Karena sesuai dogma Agama, hubungan baik kepada Allah -Hablu mina Allah- harus
sejajar dengan hubungan baik dengan sesama manusia -Hablu Mina Annas-, “sejajar” dalam
arti harus bisa menyeimbangkan dalam tataran praktis, menurut KH Mustafa Bisri, 4 jika
menelaah dalam Islam kesalehan itu hanya satu yaitu kesalehan muttaqi-kesalehan orang
bertaqwa-, atau dengan istilah lain mukmin yang beramal shaleh, sehingga dalam pribadinya
terdapat shaleh ritual dan shaleh sosial.
Kesalehan ritual tanpa ada kesalehan sosial akan nisbi, keduanya harus seimbang dalam
tataran pergumulan di masyarakat, dengan kesalehan ritual yang berbanding lurus dengan
kesalehan sosial akan membentuk kenyamanan dalam ibadah, bertindak dan mu'amalah dan
jika kesimbangan itu bisa terjaga, maka ini yang disebut dengan sosok manusia sempurna-
Insan kamil-.

1 Syekh Abdul Qodir Al-Jailani, Fathuurobany, Jakart: Turots, 2019


2 Dr.

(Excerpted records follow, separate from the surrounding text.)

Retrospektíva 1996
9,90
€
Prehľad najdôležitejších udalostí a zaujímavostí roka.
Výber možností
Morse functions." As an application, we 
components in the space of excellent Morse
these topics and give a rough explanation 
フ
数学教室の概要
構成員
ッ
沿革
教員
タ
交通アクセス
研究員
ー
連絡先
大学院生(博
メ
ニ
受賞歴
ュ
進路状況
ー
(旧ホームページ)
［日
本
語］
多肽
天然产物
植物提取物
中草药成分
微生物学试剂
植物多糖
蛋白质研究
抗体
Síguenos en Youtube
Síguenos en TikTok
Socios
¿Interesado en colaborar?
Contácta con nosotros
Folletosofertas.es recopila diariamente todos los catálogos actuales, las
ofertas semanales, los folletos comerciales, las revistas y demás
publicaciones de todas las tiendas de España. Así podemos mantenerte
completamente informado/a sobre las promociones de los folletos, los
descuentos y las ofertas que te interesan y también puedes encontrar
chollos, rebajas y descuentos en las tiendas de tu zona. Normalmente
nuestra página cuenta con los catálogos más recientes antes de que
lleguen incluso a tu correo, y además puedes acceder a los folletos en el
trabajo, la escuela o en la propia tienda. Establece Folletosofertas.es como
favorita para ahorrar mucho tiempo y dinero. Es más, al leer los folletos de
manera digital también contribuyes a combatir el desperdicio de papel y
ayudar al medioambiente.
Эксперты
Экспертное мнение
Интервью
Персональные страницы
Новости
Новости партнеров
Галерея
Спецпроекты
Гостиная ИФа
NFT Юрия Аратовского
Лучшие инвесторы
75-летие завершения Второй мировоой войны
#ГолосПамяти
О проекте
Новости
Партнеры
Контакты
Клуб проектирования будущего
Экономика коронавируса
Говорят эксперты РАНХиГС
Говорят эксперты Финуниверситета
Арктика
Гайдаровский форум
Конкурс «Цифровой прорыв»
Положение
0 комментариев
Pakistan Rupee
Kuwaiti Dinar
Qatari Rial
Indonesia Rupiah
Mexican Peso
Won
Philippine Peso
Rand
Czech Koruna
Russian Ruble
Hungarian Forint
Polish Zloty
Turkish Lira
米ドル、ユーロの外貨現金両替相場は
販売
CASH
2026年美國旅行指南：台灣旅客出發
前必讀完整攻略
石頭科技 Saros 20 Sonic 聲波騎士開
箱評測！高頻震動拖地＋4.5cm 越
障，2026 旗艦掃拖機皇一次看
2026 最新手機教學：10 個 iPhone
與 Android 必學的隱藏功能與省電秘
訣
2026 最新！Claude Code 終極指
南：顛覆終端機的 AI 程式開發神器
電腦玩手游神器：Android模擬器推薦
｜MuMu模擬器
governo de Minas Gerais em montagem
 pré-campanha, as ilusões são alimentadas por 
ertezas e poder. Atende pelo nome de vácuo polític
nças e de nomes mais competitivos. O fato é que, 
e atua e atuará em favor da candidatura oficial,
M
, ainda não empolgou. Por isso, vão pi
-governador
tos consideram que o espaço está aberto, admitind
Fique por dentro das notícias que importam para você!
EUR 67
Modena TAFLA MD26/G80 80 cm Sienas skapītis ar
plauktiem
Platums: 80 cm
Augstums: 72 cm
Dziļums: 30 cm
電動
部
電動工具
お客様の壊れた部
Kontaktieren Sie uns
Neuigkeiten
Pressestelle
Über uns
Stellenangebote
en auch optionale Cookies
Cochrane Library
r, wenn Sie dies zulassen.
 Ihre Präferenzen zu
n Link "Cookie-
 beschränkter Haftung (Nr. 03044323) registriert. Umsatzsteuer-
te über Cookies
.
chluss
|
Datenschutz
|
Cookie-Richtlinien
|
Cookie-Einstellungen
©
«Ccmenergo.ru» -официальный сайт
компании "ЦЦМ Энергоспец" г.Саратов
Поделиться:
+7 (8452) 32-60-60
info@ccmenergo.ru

Sa'dullah Afandy, Memadukan Kesalehan, Detiknews, 16 juni 2020
3 Lih Makalah Abu qosyim Al-Qusyairy, Risalah Qusyairiyah, beirut, 2010
4 KH Mustafa Bisri, Shaleh Ritual dan Shaleh Sosial, Jakarata: Diva Press, 2016
Menurut Yusuf Al-Qordhawi dalam kitab Fiqih Al-Awlawiyat, bahwa kesalehan sosial
harus diprioritaskan (bukan diutamakan: red) dari pada kesalehan ritual, tentunya dalam
koredor kepentingan bersama, sebuah contoh dari pernyataan tersebut, seseorang yang ingin
melaksanakan ibadah haji, uangnya ia pakai untuk menyantuni anak yatim dan dhua'fa,
karena ia melihat kondisi anak-anak tersebut lebih membutuhkan dari pada dirinya untuk
berangkat ke tanah suci..
Maka pada akhirnya membentuk seseorang menjadi saleh itu mengandung kesalehan
yang sempurna, yaitu kesalehan ritual, dan kesalehan sosial, sehingga dapat menjadi hamba
Allah yang mendapatkan kebahagiaan di dunia dan akhirat. Allahu 'Alam bishowab.